That’s exactly what scientists at Delft University of Technology in the Netherlands are doing. They’ve developed a new process — thought to be a world first — that enables them to 3D print a range of materials using bacteria.

“For many years, people have been using bacteria to make chemicals, whether that’s antibiotics, or a number of other things like that,” Dr. Anne Meyer, one of the researchers on the project, told Digital Trends. “Using bacteria to make materials is something that’s new. We’re really starting from scratch to work out what the possibilities are.”

Meyer and her colleagues have so far used bacteria to 3D print materials resembling all-around wonder material graphene, scratch-resistant mother-of-pearl, and even a bacteria-based model of dental plaque — which they claim could be used to test future toothpastes.

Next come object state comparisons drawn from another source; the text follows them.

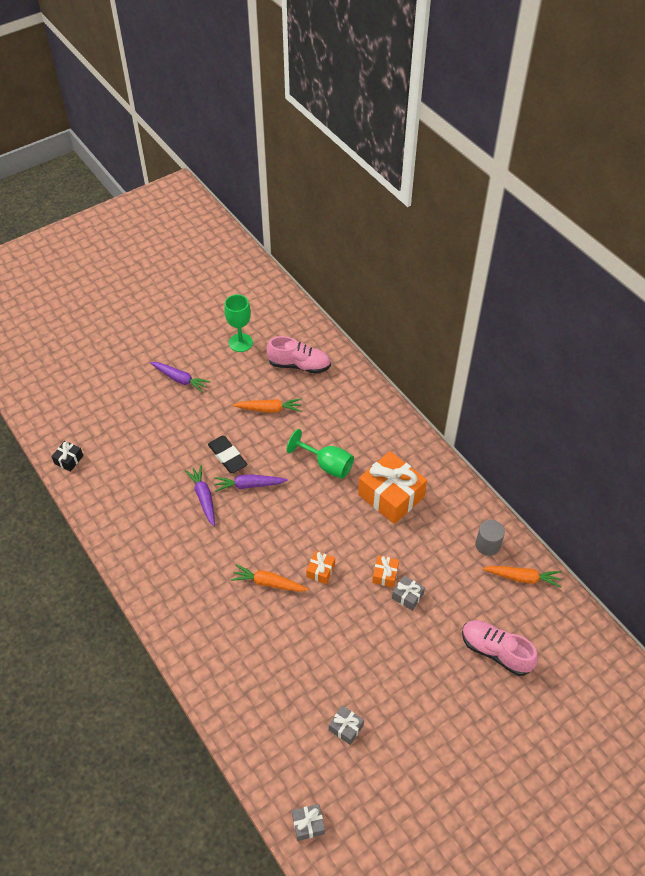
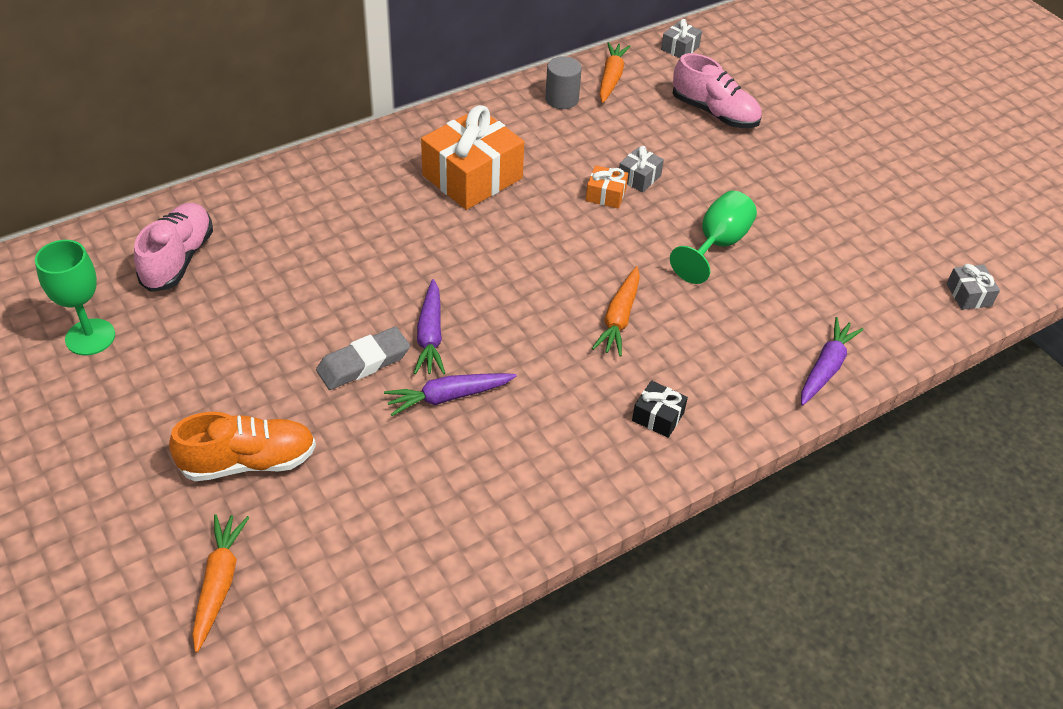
camera: 90 degrees left, 5 degrees down
(69, 460) = (321, 624): black gift -> black gift (658, 416)
(161, 418) = (249, 462): none -> orange shoe
(180, 379) = (154, 432): purple carrot -> purple carrot (826, 367)
(227, 456) = (363, 363): black eraser -> grey eraser
(269, 409) = (269, 303): orange carrot -> orange carrot (219, 583)
(320, 571) = (598, 259): orange gift -> none
(327, 465) = (404, 239): green goblet -> green goblet (717, 245)
(346, 728) = (835, 251): grey gift -> grey gift (680, 48)
(495, 651) = (714, 113): pink shoe -> pink shoe turned 90 degrees counterclockwise

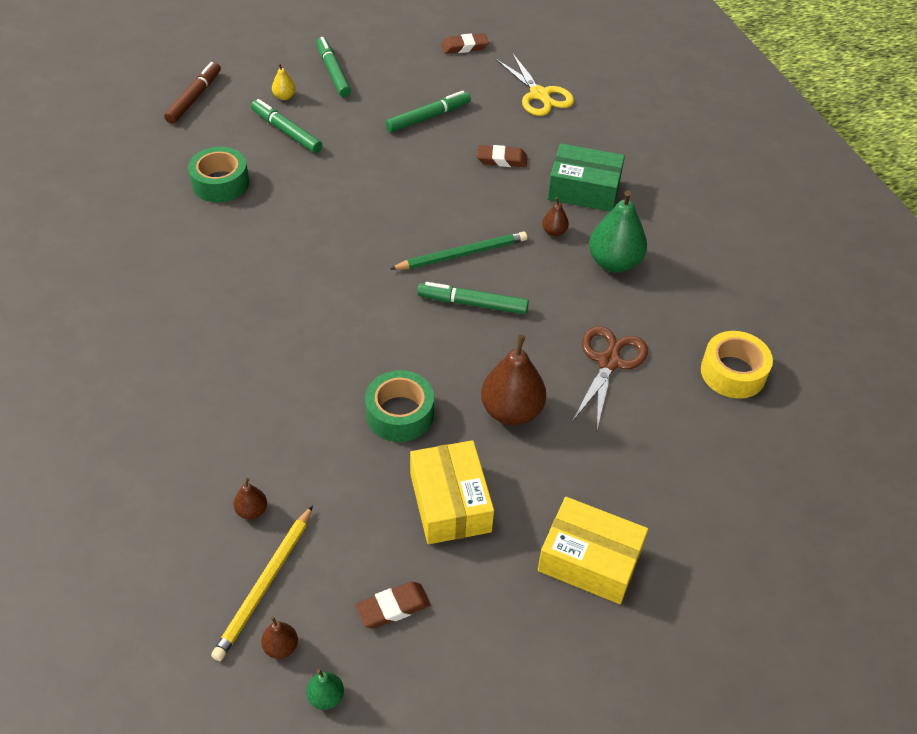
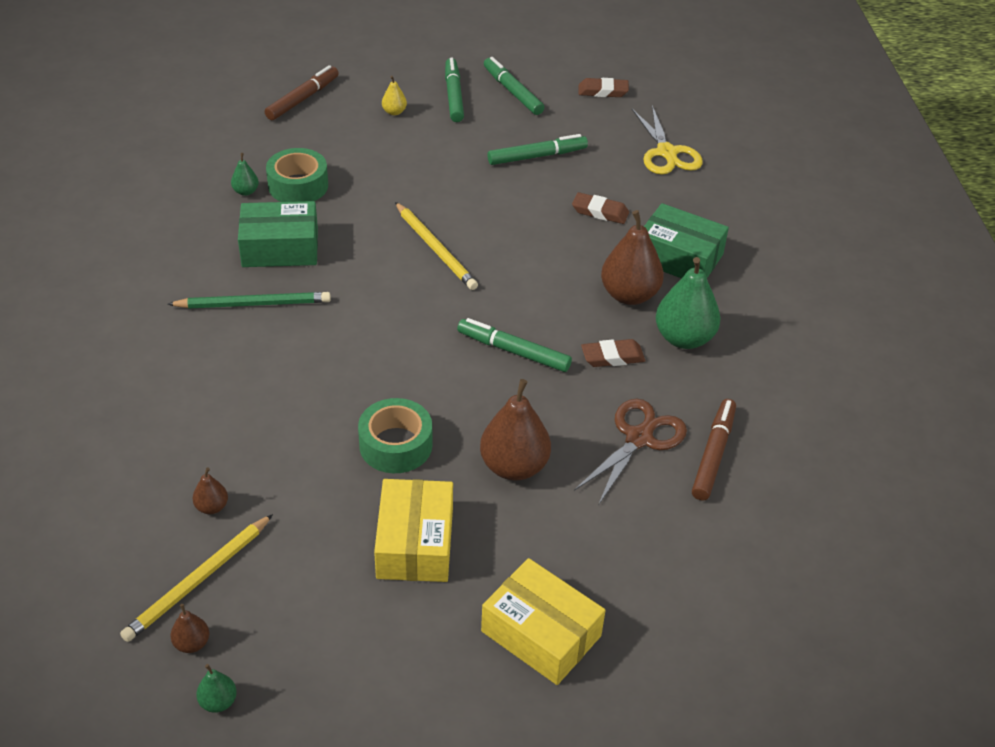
camera: 15 degrees right, 5 degrees down
(173, 197) = (246, 191): none -> green pear
(225, 246) = (280, 248): none -> green box
(286, 131) = (383, 146): green marker -> green marker (512, 92)
(369, 220) = (435, 248): none -> yellow pencil
(393, 608) = (318, 632): brown eraser -> brown eraser (612, 357)
(462, 254) = (521, 299): green pencil -> green pencil (253, 304)
(554, 232) = (629, 295): brown pear -> brown pear, size x2.11
(676, 363) = (713, 454): none -> brown marker
(733, 372) = (774, 477): yellow tape -> none

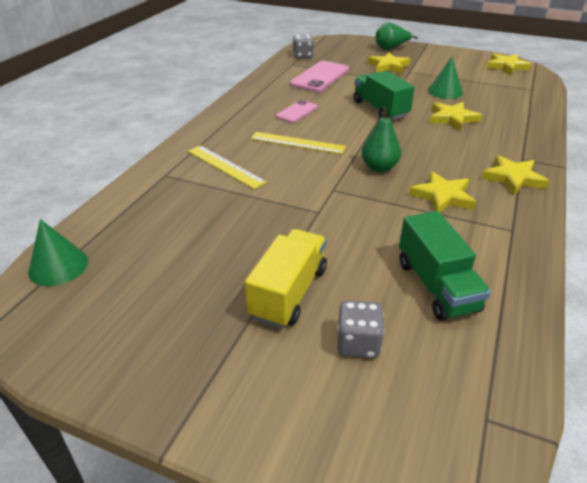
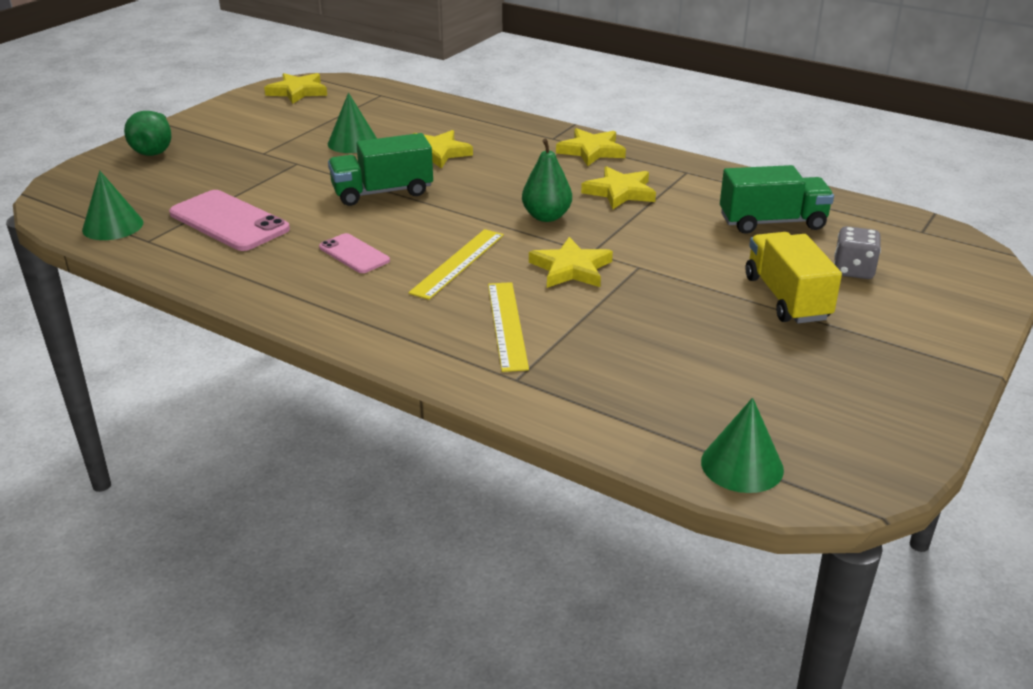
camera: 80 degrees left, 5 degrees down
(225, 166) = (507, 325): yellow ruler -> yellow ruler turned 60 degrees counterclockwise
(289, 293) = (786, 298): yellow truck -> yellow truck turned 45 degrees clockwise
(303, 55) = (113, 226): grey dice -> green cone
(388, 66) = (229, 163): yellow star -> yellow star (571, 269)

“One of the big advantages of using bacteria is that it’s cheap, easy, and environmentally friendly,” Meyer continued. “You literally mix your bacteria with the precursor starting material and, when you come back the next day, it has already made your product. There’s none of the chemical waste that you have with some of the traditional chemical approaches.”

Impressively, the work is being carried out using a regular over-the-counter 3D printer, which Meyer said was an important part of the project. “We didn’t want to make something that would be prohibitively expensive, or require a high level of expertise,” she said. The idea is to develop an easily reproducible process that can then be replicated by other researchers around the world.

In a recent proof-of-concept demonstration, the team combined E. coli with a gel formed from algae. They then 3D-printed the resulting material onto a dish with calcium ions. The gel solidifies when in contact with the calcium, ensuring that the bacteria then stayed in place. As it turns out, it is already possible to print bacteria into very exact lines only 1 millimeter in width.

We guess you only need to be worried when people start talking about using bacteria to 3D print food. That’s the point at which we would get squeamish!